The Global Assessment Report on Biodiversity and Ecosystem Services is a report by the United Nations’ Intergovernmental Science-Policy Platform on Biodiversity and Ecosystem Services, on the global state of biodiversity. The report states that, due to human impact on the environment in the past half-century, the Earth’s biodiversity has suffered a catastrophic decline unprecedented in human history. An estimated 82 percent of wild mammal biomass has been lost, while 40 percent of amphibians, almost a third of reef-building corals, more than a third of marine mammals, and 10 percent of all insects are threatened with extinction.
The Report examined the rate of decline in biodiversity and found that the adverse effects of human activities on the world’s species is “unprecedented in human history”: one million species, including 40 percent of amphibians, almost a third of reef-building corals, more than a third of marine mammals, and 10 percent of all insects are threatened with extinction.
Since the 16th century, at least 680 species of vertebrates have become extinct. By 2016, among mammals, more than nine percent of livestock breeds were extinct, and another 1,000 breeds are threatened with extinction. The authors have coined the expression “dead species walking” for the more than 500,000 species that are not yet extinct but, due to changes in, or reduction of, their habitats, have no chance of long-term survival.
A 2002 satellite image showing deforestation due to palm oil farming in Malaysian Borneo.
According to the Report, the threat to species diversity is human-caused. The main cause is the human land requirement, which deprives other species of their habitats. In the past 50 years, the world’s human population has doubled and biodiversity has suffered a catastrophic decline. Most notably, tropical forests have been cleared for cattle pastures in South America and for oil-palm plantations in Southeast Asia. Some 32 million hectares (79 million acres) of tropical rainforest were destroyed between 2010 and 2015, compared to the 100 million hectares (250 million acres) lost in the latter two decades of the 20th century. Already 85 percent of the world’s wetlands have been lost.

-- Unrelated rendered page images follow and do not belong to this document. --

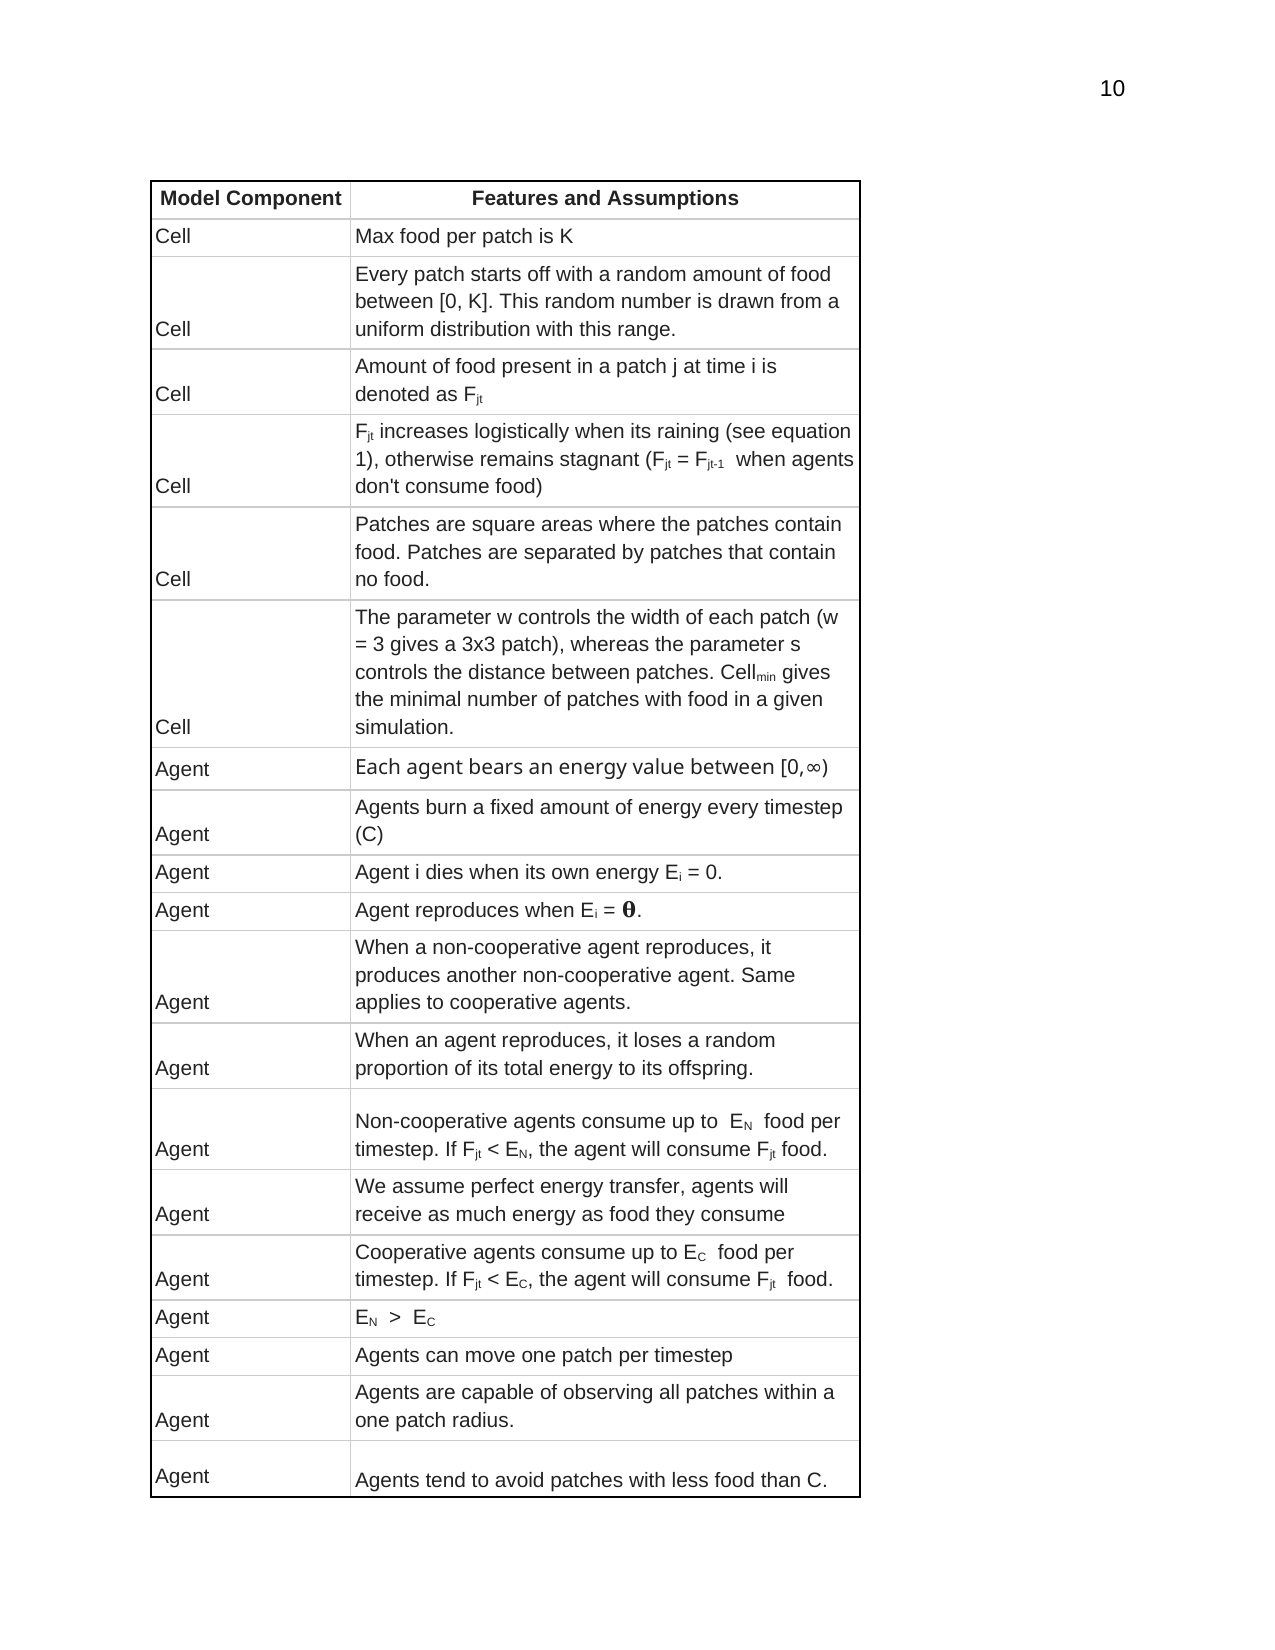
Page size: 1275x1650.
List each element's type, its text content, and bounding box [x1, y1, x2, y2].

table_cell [351, 1441, 859, 1496]
table_cell Agent [152, 856, 350, 892]
table_cell Cell [152, 220, 350, 256]
table_header Model Component [152, 182, 350, 218]
table_cell Cell [152, 415, 350, 506]
table_cell Agent [152, 1089, 350, 1169]
table_header Features and Assumptions [351, 182, 859, 218]
table_cell Cell [152, 508, 350, 599]
table_cell Agents burn a fixed amount of energy every timestep (C) [351, 791, 859, 854]
table_cell Agent [152, 1338, 350, 1374]
table_cell We assume perfect energy transfer, agents will receive as much energy as food they consume [351, 1170, 859, 1234]
table_cell Patches are square areas where the patches contain food. Patches are separated by patches that contain no food. [351, 508, 859, 599]
table_cell Agent [152, 893, 350, 929]
table_cell Agent [152, 791, 350, 854]
table_cell Agents can move one patch per timestep [351, 1338, 859, 1374]
table_cell Agent [152, 1376, 350, 1440]
table_cell Cell [152, 350, 350, 413]
table_cell Agent [152, 1441, 350, 1496]
table_cell Amount of food present in a patch j at time i is denoted as Fjt [351, 350, 859, 413]
table_cell Each agent bears an energy value between [0,∞) [351, 748, 859, 789]
table_cell Agent [152, 1170, 350, 1234]
table_cell When a non-cooperative agent reproduces, it produces another non-cooperative agent. Same applies to cooperative agents. [351, 931, 859, 1022]
table_cell Agent [152, 1301, 350, 1337]
table_cell Cell [152, 601, 350, 747]
table_cell Every patch starts off with a random amount of food between [0, K]. This random number is drawn from a uniform distribution with this range. [351, 257, 859, 348]
table_cell When an agent reproduces, it loses a random proportion of its total energy to its offspring. [351, 1024, 859, 1087]
table_cell Cooperative agents consume up to EC food per timestep. If Fjt < EC, the agent will consume Fjt food. [351, 1236, 859, 1299]
table_cell Agent [152, 1024, 350, 1087]
table_cell Fjt increases logistically when its raining (see equation 1), otherwise remains stagnant (Fjt = Fjt-1 when agents don't consume food) [351, 415, 859, 506]
table_cell EN > EC [351, 1301, 859, 1337]
table_cell Agent [152, 1236, 350, 1299]
table_cell Non-cooperative agents consume up to EN food per timestep. If Fjt < EN, the agent will consume Fjt food. [351, 1089, 859, 1169]
table_cell Cell [152, 257, 350, 348]
table_cell Agent i dies when its own energy Ei = 0. [351, 856, 859, 892]
table_cell The parameter w controls the width of each patch (w = 3 gives a 3x3 patch), whereas the parameter s controls the distance between patches. Cellmin gives the minimal number of patches with food in a given simulation. [351, 601, 859, 747]
table_cell Max food per patch is K [351, 220, 859, 256]
table_cell Agent [152, 931, 350, 1022]
table_cell Agent reproduces when Ei = 𝛉. [351, 893, 859, 929]
table_cell Agent [152, 748, 350, 789]
table_cell Agents are capable of observing all patches within a one patch radius. [351, 1376, 859, 1440]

The total biomass of wild mammals has decreased by 82 percent, while humans and their farm animals now make up 96 percent of all mammalian biomass on Earth. Additionally, since 1992 the land requirement for human settlements has more than doubled worldwide; and humanity has rendered 23 percent of Earth’s land ecologically degraded and no longer usable. Industrial farming is considered to be one of the major contributors to this decline. Around 25% of the planet’s ice-free land is being used to rear cattle for human consumption.
In the oceans, overfishing is a major cause of species loss. Some 300–400 million metric tons (660–880 billion lb) of heavy metals, solvents, toxic sludge, and other wastes per year enter the water cycle from industrial facilities. Since the 19th century, the world’s coral reefs have been reduced by half.
Socioeconomic consequences include threatened loss of food production, due to loss of pollinator insects, valued at between $235 and $577 billion a year; and anticipated loss of the livelihoods of up to 300 million people, due to loss of coastal areas such as mangrove forests.